I totally disagree. If KyoAni's story content was consistently weak then nobody would consider them the best animation studio. Few would dispute that Guilty Crown has exceptional visual quality, but it also is a widely hated show. On the other hand, Monster is not a particularly visually appealing show, but it is widely loved and acclaimed.

Like many KyoAni defenders, you put far too much emphasis on animation quality alone and not enough on the many other aspects of a good anime show.

What you're arguing is akin to someone saying that the best/fastest-skating hockey team is also the best overall hockey team, period. But hockey is about far more than speed and fluidity of skating, just like producing animated works is about far more than speed and fluidity of animation. So the best/fastest-skating hockey team is not always the best overall hockey team. Likewise, the anime with the best animation quality is not always the best anime overall.

**Exercise goal**
Extend the comment arguing that animation quality alone does not make an anime the best overall, starting after its final sentence.

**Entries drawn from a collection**
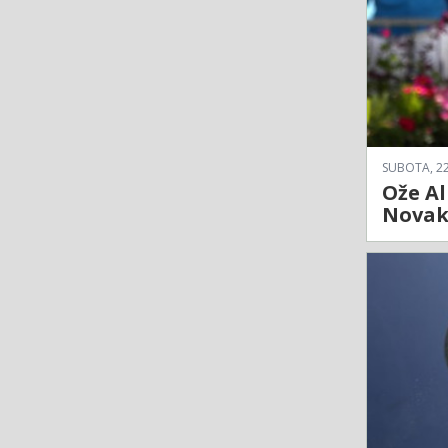
SUBOTA, 22
Ože Al
Novak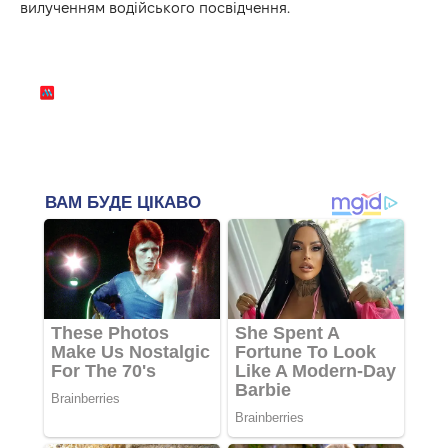
вилученням водійського посвідчення.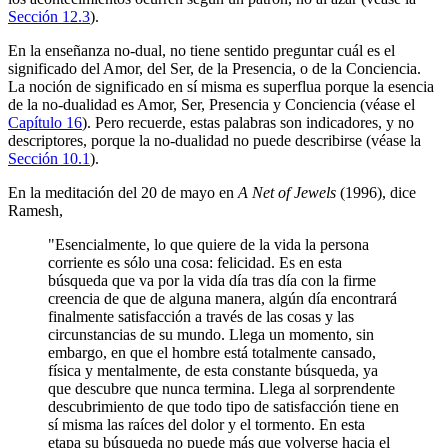
Sección 12.3
).
En la enseñanza no-dual, no tiene sentido preguntar cuál es el
significado del Amor, del Ser, de la Presencia, o de la Conciencia.
La noción de significado en sí misma es superflua porque la esencia
de la no-dualidad es Amor, Ser, Presencia y Conciencia (véase el
Capítulo 16
). Pero recuerde, estas palabras son indicadores, y no
descriptores, porque la no-dualidad no puede describirse (véase la
Sección 10.1
).
En la meditación del 20 de mayo en
A Net of Jewels
(1996), dice
Ramesh,
"Esencialmente, lo que quiere de la vida la persona
corriente es sólo una cosa: felicidad. Es en esta
búsqueda que va por la vida día tras día con la firme
creencia de que de alguna manera, algún día encontrará
finalmente satisfacción a través de las cosas y las
circunstancias de su mundo. Llega un momento, sin
embargo, en que el hombre está totalmente cansado,
física y mentalmente, de esta constante búsqueda, ya
que descubre que nunca termina. Llega al sorprendente
descubrimiento de que todo tipo de satisfacción tiene en
sí misma las raíces del dolor y el tormento. En esta
etapa su búsqueda no puede más que volverse hacia el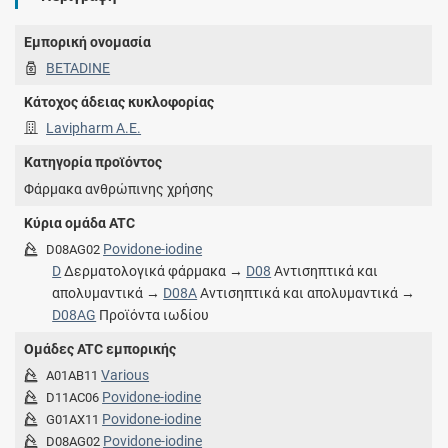
Εμπορική ονομασία
BETADINE
Κάτοχος άδειας κυκλοφορίας
Lavipharm Α.Ε.
Κατηγορία προϊόντος
Φάρμακα ανθρώπινης χρήσης
Κύρια ομάδα ATC
Povidone-iodine
D08AG02
D
Δερματολογικά φάρμακα →
D08
Αντισηπτικά και
απολυμαντικά →
D08A
Αντισηπτικά και απολυμαντικά →
D08AG
Προϊόντα ιωδίου
Ομάδες ATC εμπορικής
Various
A01AB11
Povidone-iodine
D11AC06
Povidone-iodine
G01AX11
Povidone-iodine
D08AG02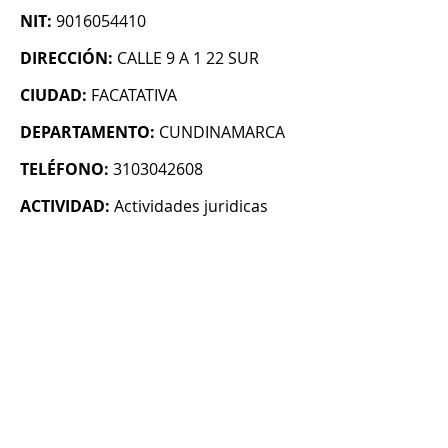
NIT:
9016054410
DIRECCIÓN:
CALLE 9 A 1 22 SUR
CIUDAD:
FACATATIVA
DEPARTAMENTO:
CUNDINAMARCA
TELÉFONO:
3103042608
ACTIVIDAD:
Actividades juridicas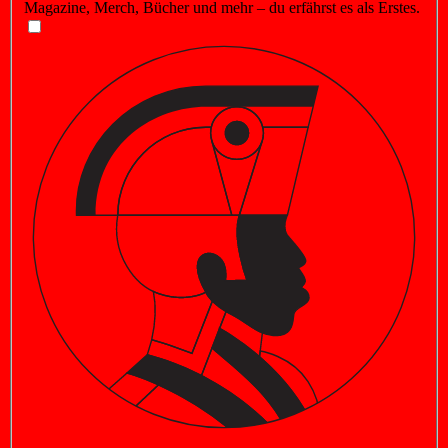
Magazine, Merch, Bücher und mehr – du erfährst es als Erstes.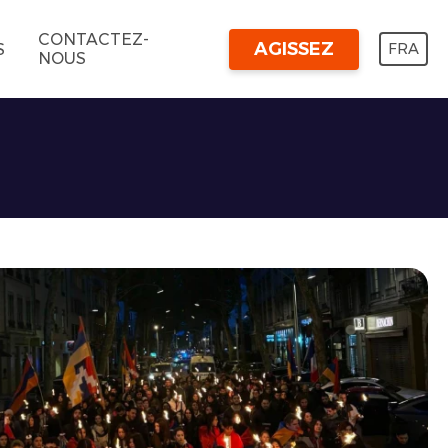
CONTACTEZ-
AGISSEZ
FRA
S
NOUS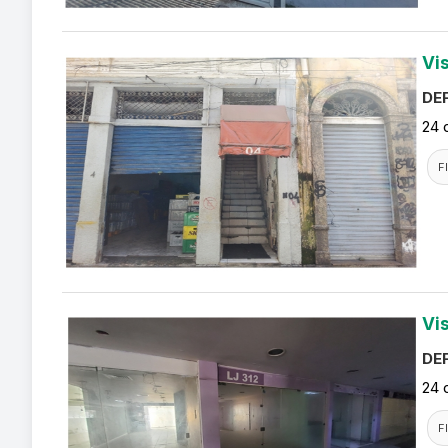
Vi
DEF
24 
F
Vi
DEF
24 
F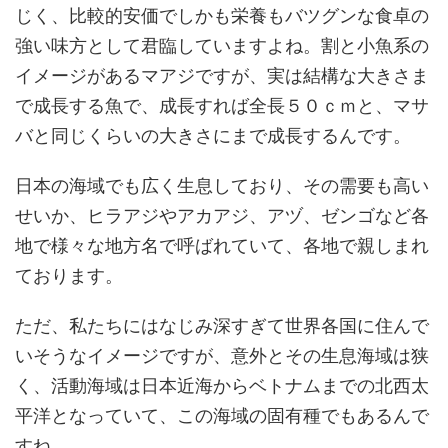
じく、比較的安価でしかも栄養もバツグンな食卓の
強い味方として君臨していますよね。割と小魚系の
イメージがあるマアジですが、実は結構な大きさま
で成長する魚で、成長すれば全長５０ｃｍと、マサ
バと同じくらいの大きさにまで成長するんです。
日本の海域でも広く生息しており、その需要も高い
せいか、ヒラアジやアカアジ、アヅ、ゼンゴなど各
地で様々な地方名で呼ばれていて、各地で親しまれ
ております。
ただ、私たちにはなじみ深すぎて世界各国に住んで
いそうなイメージですが、意外とその生息海域は狭
く、活動海域は日本近海からベトナムまでの北西太
平洋となっていて、この海域の固有種でもあるんで
すね。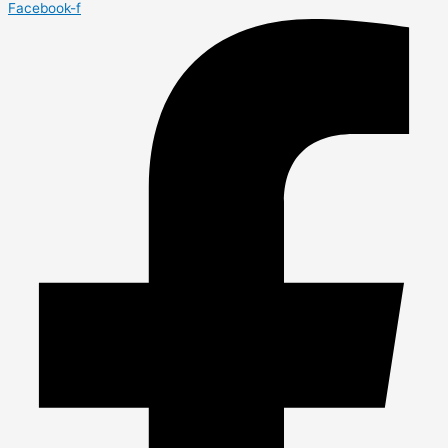
Facebook-f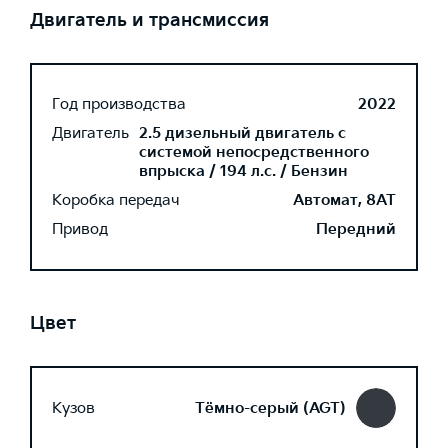
Двигатель и трансмиссия
Год производства
2022
Двигатель
2.5 дизельный двигатель с
системой непосредственного
впрыска / 194 л.с. / Бензин
Коробка передач
Автомат, 8AT
Привод
Передний
Цвет
Кузов
Тёмно-серый (AGT)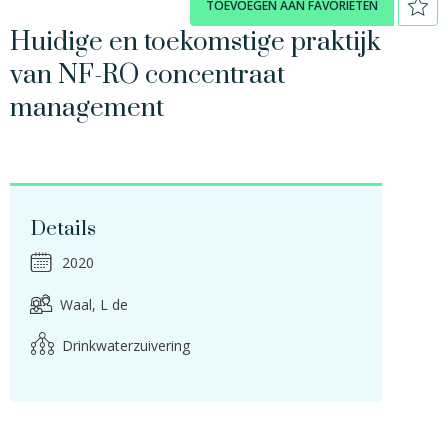
TOEVOEGEN AAN FAVORIETEN
Huidige en toekomstige praktijk
van NF-RO concentraat
management
Details
2020
Waal, L de
Drinkwaterzuivering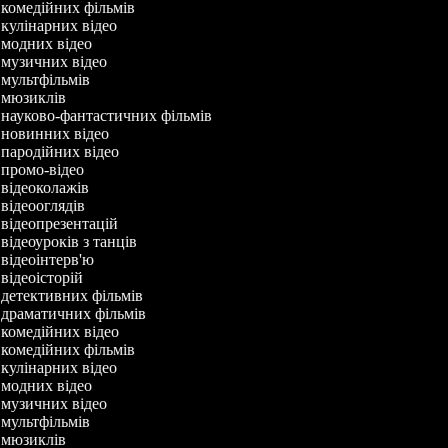
 комедійних фільмів
 кулінарних відео
 модних відео
 музичних відео
 мультфільмів
ч мюзиклів
 науково-фантастичних фільмів
 новинних відео
 пародійних відео
 промо-відео
 відеоколажів
 відеооглядів
 відеопрезентацій
 відеоуроків з танців
 відеоінтерв'ю
 відеоісторій
 детективних фільмів
 драматичних фільмів
 комедійних відео
 комедійних фільмів
 кулінарних відео
 модних відео
 музичних відео
 мультфільмів
ч мюзиклів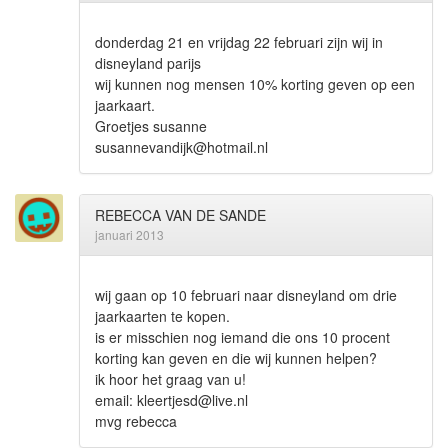
donderdag 21 en vrijdag 22 februari zijn wij in
disneyland parijs
wij kunnen nog mensen 10% korting geven op een
jaarkaart.
Groetjes susanne
susannevandijk@hotmail.nl
REBECCA VAN DE SANDE
januari 2013
wij gaan op 10 februari naar disneyland om drie
jaarkaarten te kopen.
is er misschien nog iemand die ons 10 procent
korting kan geven en die wij kunnen helpen?
ik hoor het graag van u!
email: kleertjesd@live.nl
mvg rebecca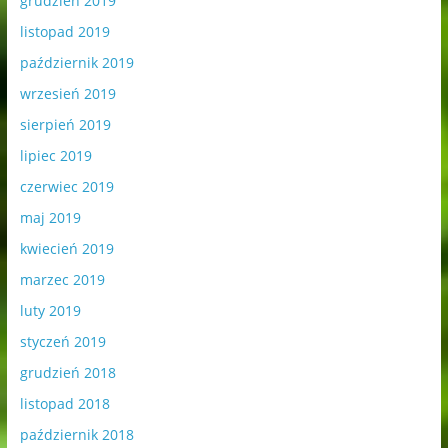
grudzień 2019
listopad 2019
październik 2019
wrzesień 2019
sierpień 2019
lipiec 2019
czerwiec 2019
maj 2019
kwiecień 2019
marzec 2019
luty 2019
styczeń 2019
grudzień 2018
listopad 2018
październik 2018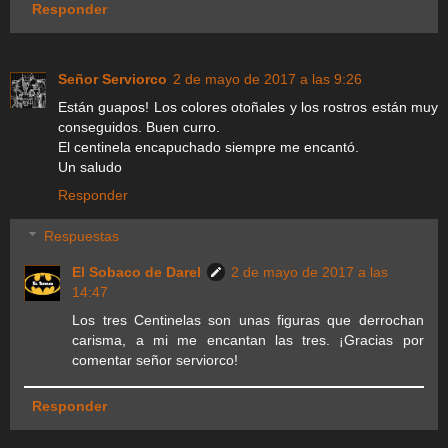
Responder
Señor Serviorco
2 de mayo de 2017 a las 9:26
Están guapos! Los colores otoñales y los rostros están muy
conseguidos. Buen curro.
El centinela encapuchado siempre me encantó.
Un saludo
Responder
Respuestas
El Sobaco de Darel
2 de mayo de 2017 a las
14:47
Los tres Centinelas son unas figuras que derrochan
carisma, a mi me encantan las tres. ¡Gracias por
comentar señor serviorco!
Responder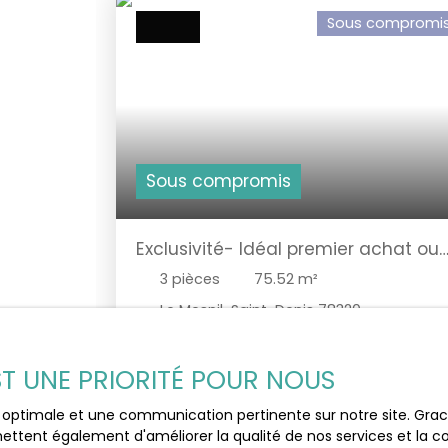
Sous compromi
Sous compromis
Exclusivité- Idéal premier achat ou
investisseur
3
pièces
75.52
m²
Le Mesnil-Saint-Denis 78320
Exclusivité MORVAN Immobilier Idéal
investisseur ou première acquisition Au
EST UNE PRIORITÉ POUR NOUS
cœur de la commune du Mesnil Saint Denis
ce charmant 3 pièces de 76m² a de
ce optimale et une communication pertinente sur notre site. Gr
nombreux atouts pour vous répondre à vo
ettent également d'améliorer la qualité de nos services et la con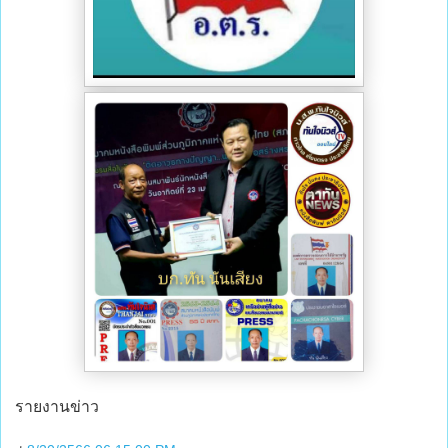
รายงานข่าว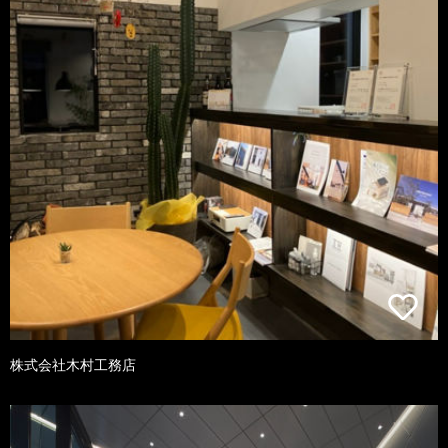
株式会社木村工務店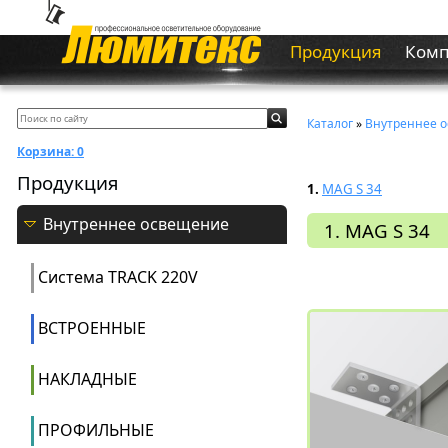
Продукция
Ком
Каталог
»
Внутреннее 
Корзина:
0
Продукция
1.
MAG S 34
Внутреннее освещение
1. MAG S 34
Система ТRACK 220V
ВСТРОЕННЫЕ
НАКЛАДНЫЕ
ПРОФИЛЬНЫЕ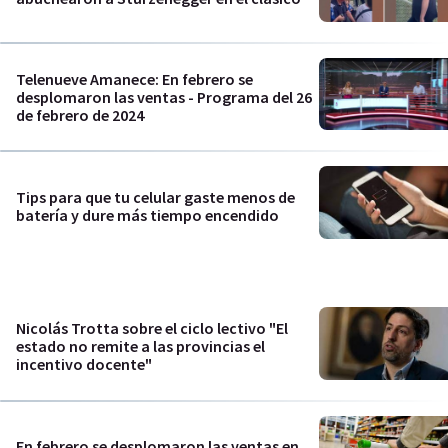
Telenueve Amanece: En febrero se
desplomaron las ventas - Programa del 26
de febrero de 2024
Tips para que tu celular gaste menos de
batería y dure más tiempo encendido
Nicolás Trotta sobre el ciclo lectivo "El
estado no remite a las provincias el
incentivo docente"
En febrero se desplomaron las ventas en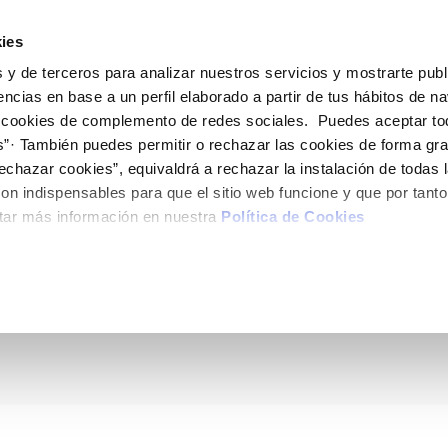
ES
Actua
ies
 y de terceros para analizar nuestros servicios y mostrarte publ
Tu Servicio
Tu Agua
Conócenos
encias en base a un perfil elaborado a partir de tus hábitos de n
 cookies de complemento de redes sociales. Puedes aceptar to
s”· También puedes permitir o rechazar las cookies de forma gr
ÓN AL CLIENTE
AD
ROS COMPROMISOS
NTRATOS
COMPROMISO DE SERVICIO
CUIDADOS DEL AGUA
MODIFICACIÓN DE DAT
echazar cookies”, equivaldrá a rechazar la instalación de todas 
 de contacto
 calidad del agua
 personas
bio de titular
Carta de compromisos
Consejos de ahorro
Actualizar datos bancario
on indispensables para que el sitio web funcione y que por tant
via
medio ambiente
a de suministro
Customer Counsel (Defensa de
Actualizar datos de domici
tar más información en nuestra
Política de Cookies
tes a la campaña Jug
cliente)
 obras y afectaciones
innovación y digitalización
a de suministro
Actualizar datos personal
Normativa del servicio
ación de fuga interior
icitud de Acometida
 Cartagena
Programa CONTIGO
umentación contratación
VER TODAS LAS GESTIONES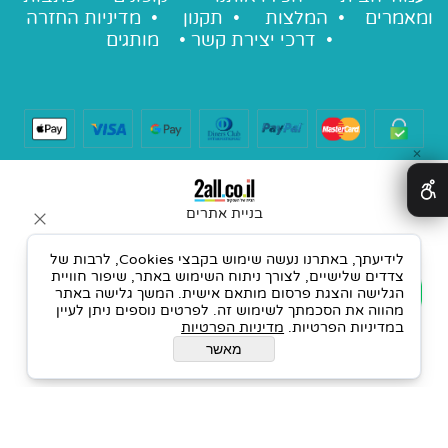
ומאמרים
•
המלצות
•
תקנון
•
מדיניות החזרה
•
דרכי יצירת קשר
•
מותגים
✕
בניית אתרים
לידיעתך, באתרנו נעשה שימוש בקבצי Cookies, לרבות של
צדדים שלישיים, לצורך ניתוח השימוש באתר, שיפור חוויית
הגלישה והצגת פרסום מותאם אישית. המשך גלישה באתר
מהווה את הסכמתך לשימוש זה. לפרטים נוספים ניתן לעיין
במדיניות הפרטיות.
מדיניות הפרטיות
מאשר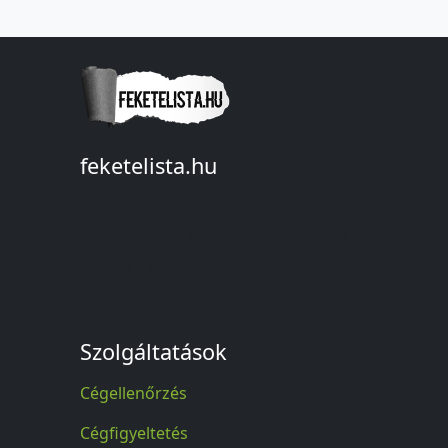
feketelista.hu
© A feketelista.hu-ról nyert bármilyen
információ sajtóbeli nyilvánosságra
hozatalakor a forrás közlése
kötelező!
Szolgáltatások
Cégellenőrzés
Cégfigyeltetés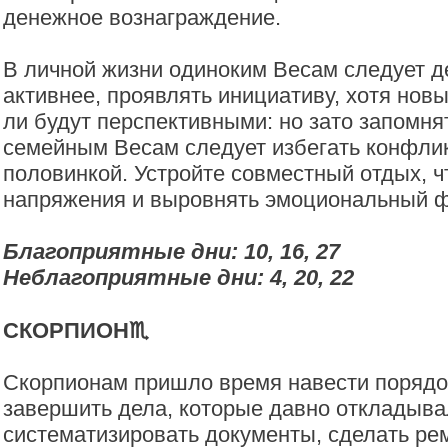
денежное вознаграждение.
В личной жизни одиноким Весам следует д
активнее, проявлять инициативу, хотя нов
ли будут перспективными: но зато запомнят
семейным Весам следует избегать конфлик
половинкой. Устройте совместный отдых, 
напряжения и выровнять эмоциональный ф
Благоприятные дни: 10, 16, 27
Неблагоприятные дни:
4, 20, 22
СКОРПИОН♏️
Скорпионам пришло время навести порядок
завершить дела, которые давно откладыва
систематизировать документы, сделать ре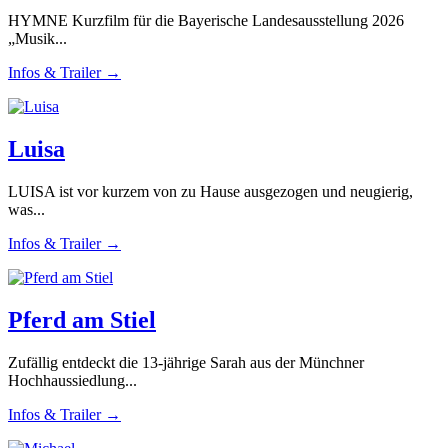
HYMNE Kurzfilm für die Bayerische Landesausstellung 2026
„Musik...
Infos & Trailer →
Luisa
LUISA ist vor kurzem von zu Hause ausgezogen und neugierig,
was...
Infos & Trailer →
Pferd am Stiel
Zufällig entdeckt die 13-jährige Sarah aus der Münchner
Hochhaussiedlung...
Infos & Trailer →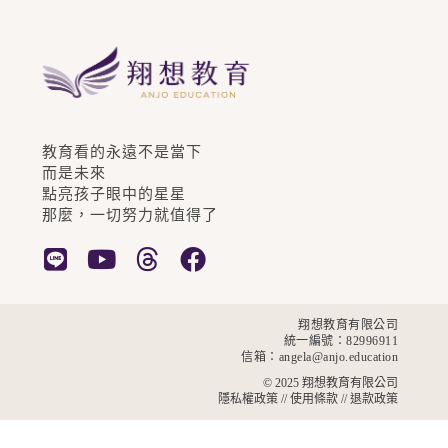
教育看的永遠不是當下
而是未來
點亮孩子眼中的星星
那麼，一切努力就值得了
翔想教育有限公司
統一編號：82996911
信箱：angela@anjo.education
© 2025
翔想教育有限公司
隱私權政策
//
使用條款
//
退款政策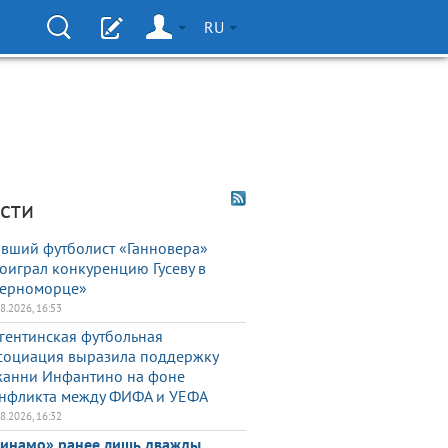
RU
сти
вший футболист «Ганновера»
оиграл конкуренцию Гусеву в
ерноморце»
08.2026, 16:53
гентинская футбольная
социация выразила поддержку
анни Инфантино на фоне
нфликта между ФИФА и УЕФА
08.2026, 16:32
инамо» ранее лишь дважды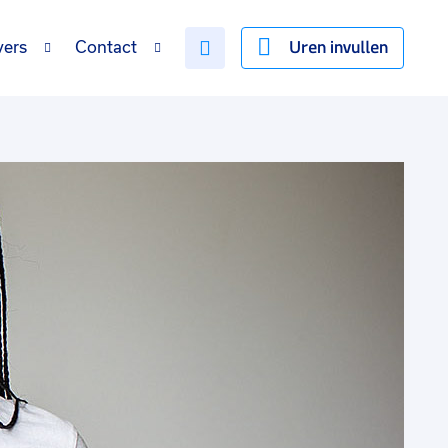
Uren invullen
vers
Contact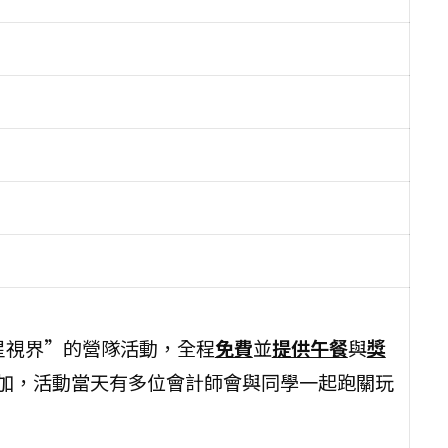
計星視界”的營隊活動，全程
免費
並
提供午餐
與
獎
參加，活動當天有多位會計師會與同學一起跑關玩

**Result for this exercise**
Quote:
Don't get me wrong, I would absolutely love to see KyoAni do a series set in deep space, or a fantasy adventure, or Rewrite, but KyoAni is going to do whatever they want to do, especially if doing whatever they want to do continues to make them money.
And that's fine.
In other words, you believe that KyoAni is completely above criticism and can do no wrong. After all, isn't that the logical end-point of your argument here? If it's perfectly fine for KyoAni to do whatever they want to do then what legitimate criticism can one ever make of them?

KyoAni is the only animation studio that I see that gets this ridiculous "totally above criticism" standard applied to them. This sort of KyoAni exceptionalism is truly getting out of hand, and I really think it should stop. The studio should be no more exempt from criticism than any other animation studio is.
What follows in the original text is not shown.